The Capacity Constrained Facility Location problem
This work addresses strategic decision-making in facility location with capacity limits, providing foundational insights for social choice and mechanism design, though it is incremental in extending known frameworks.
The paper tackles the capacity constrained facility location problem from a mechanism design perspective, characterizing DIC mechanisms via Generalized Median Mechanisms and showing that the median mechanism is optimal for certain capacity ranges, with tight lower bounds on approximation ratios.
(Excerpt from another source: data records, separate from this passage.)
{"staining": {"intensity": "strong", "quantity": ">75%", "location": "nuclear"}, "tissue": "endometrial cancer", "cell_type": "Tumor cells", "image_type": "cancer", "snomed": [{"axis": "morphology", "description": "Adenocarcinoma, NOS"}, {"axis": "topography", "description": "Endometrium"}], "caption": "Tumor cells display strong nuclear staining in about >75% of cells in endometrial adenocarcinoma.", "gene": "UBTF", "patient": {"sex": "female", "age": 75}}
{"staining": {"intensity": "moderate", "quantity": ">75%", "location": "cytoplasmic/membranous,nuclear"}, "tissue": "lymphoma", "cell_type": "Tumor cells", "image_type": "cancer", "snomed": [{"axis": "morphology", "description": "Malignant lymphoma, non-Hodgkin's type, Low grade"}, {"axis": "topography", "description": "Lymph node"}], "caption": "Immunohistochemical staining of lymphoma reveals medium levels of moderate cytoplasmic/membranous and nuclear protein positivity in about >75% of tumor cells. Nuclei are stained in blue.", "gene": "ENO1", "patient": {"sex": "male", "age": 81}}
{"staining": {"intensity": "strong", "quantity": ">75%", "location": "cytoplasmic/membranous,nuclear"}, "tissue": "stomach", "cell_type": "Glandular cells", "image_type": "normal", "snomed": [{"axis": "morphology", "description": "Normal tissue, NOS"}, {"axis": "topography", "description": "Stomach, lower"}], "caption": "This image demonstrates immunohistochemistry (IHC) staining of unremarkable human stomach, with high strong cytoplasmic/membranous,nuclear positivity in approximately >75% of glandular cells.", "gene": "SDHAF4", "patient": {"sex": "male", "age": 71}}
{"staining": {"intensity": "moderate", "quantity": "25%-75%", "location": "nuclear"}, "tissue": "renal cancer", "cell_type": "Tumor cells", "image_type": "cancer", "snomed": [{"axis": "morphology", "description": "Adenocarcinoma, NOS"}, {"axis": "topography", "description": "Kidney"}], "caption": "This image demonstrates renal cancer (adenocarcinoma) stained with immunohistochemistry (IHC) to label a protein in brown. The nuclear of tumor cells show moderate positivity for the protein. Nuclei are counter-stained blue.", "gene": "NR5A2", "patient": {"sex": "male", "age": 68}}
We initiate the study of the capacity constrained facility location problem from a mechanism design perspective. The capacity constrained setting leads to a new strategic environment where a facility serves a subset of the population, which is endogenously determined by the ex-post Nash equilibrium of an induced subgame and is not directly controlled by the mechanism designer. Our focus is on mechanisms that are ex-post dominant-strategy incentive compatible (DIC) at the reporting stage. We provide a complete characterization of DIC mechanisms via the family of Generalized Median Mechanisms (GMMs). In general, the social welfare optimal mechanism is not DIC. Adopting the worst-case approximation measure, we attain tight lower bounds on the approximation ratio of any DIC mechanism. The well-known median mechanism is shown to be optimal among the family of DIC mechanisms for certain capacity ranges. Surprisingly, the framework we introduce provides a new characterization for the family of GMMs, and is responsive to gaps in the current social choice literature highlighted by Border and Jordan (1983) and Barbar{à}, Mass{ó} and Serizawa (1998).